I'm using SCIkit KNN and levenstein distance to some work on strings, much like this example at the bottom of this page: http://scikit-learn.org/stable/faq.html . The difference being my data is split into training sets and is in a dataframe.
The split is listed here:
train_feature, test_feature, train_class, test_class = train_test_split(features, classes,
test_size=TEST_SET_SIZE, train_size=TRAINING_SET_SIZE,
random_state=42)
I have the following:
>>> model = KNeighborsClassifier(metric='pyfunc',func=machine_learning.custom_distance)
>>> model.fit(train_feature['id'], train_class.as_matrix(['gender']))
KNeighborsClassifier(algorithm='auto', leaf_size=30, metric='pyfunc',
metric_params={'func': <function custom_distance at 0x7fd0236267b8>},
n_neighbors=5, p=2, weights='uniform')
Where train_features has one column ([24000 rows x 1 columns]), id and train_class (Name: gender, dtype: object) is a series with "gender" which is 'M' or 'F'. The id corresponds to a key in a dict elsewhere.

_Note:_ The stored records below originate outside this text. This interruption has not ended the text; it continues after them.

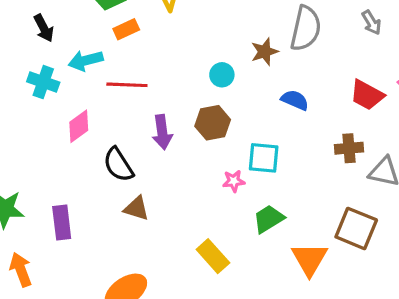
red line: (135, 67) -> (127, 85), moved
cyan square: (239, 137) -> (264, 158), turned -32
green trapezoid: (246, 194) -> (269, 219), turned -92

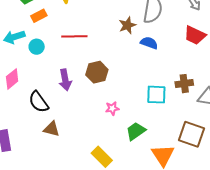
cyan circle: (222, 75) -> (37, 47), moved
red line: (127, 85) -> (74, 36), moved
red trapezoid: (367, 95) -> (195, 35), moved
blue semicircle: (295, 100) -> (149, 43), moved
cyan square: (264, 158) -> (156, 95), moved

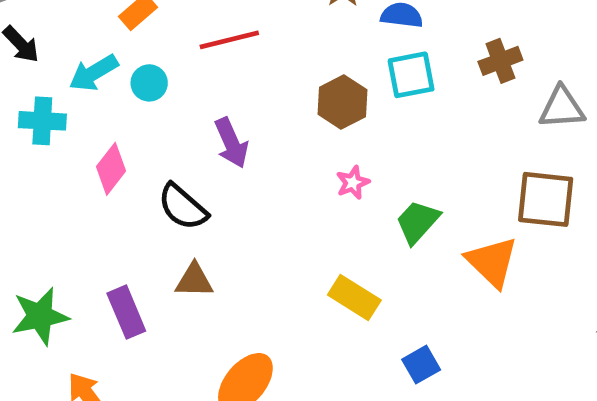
brown hexagon: (97, 72) -> (342, 102), moved
brown cross: (184, 84) -> (500, 61), moved
cyan square: (156, 95) -> (411, 75), moved
brown triangle: (52, 129) -> (194, 280), moved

The custom distance function is:
def custom_distance(x,y):
i, j = int(x[0]), int(y[0])
return damerau_levenshtein_distance(lookup_dict[i],lookup_dict[j])
When I try to get the accuracy of the model:
accuracy = model.score(test_feature, test_class)
I receive this error:
ValueError: Expected n_neighbors <= 1. Got 5
I'm honestly really confused. I've checked the length of each of my datasets and they are fine. Why would it be telling me I only have one data point to plot from? Any help would be greatly appreciated.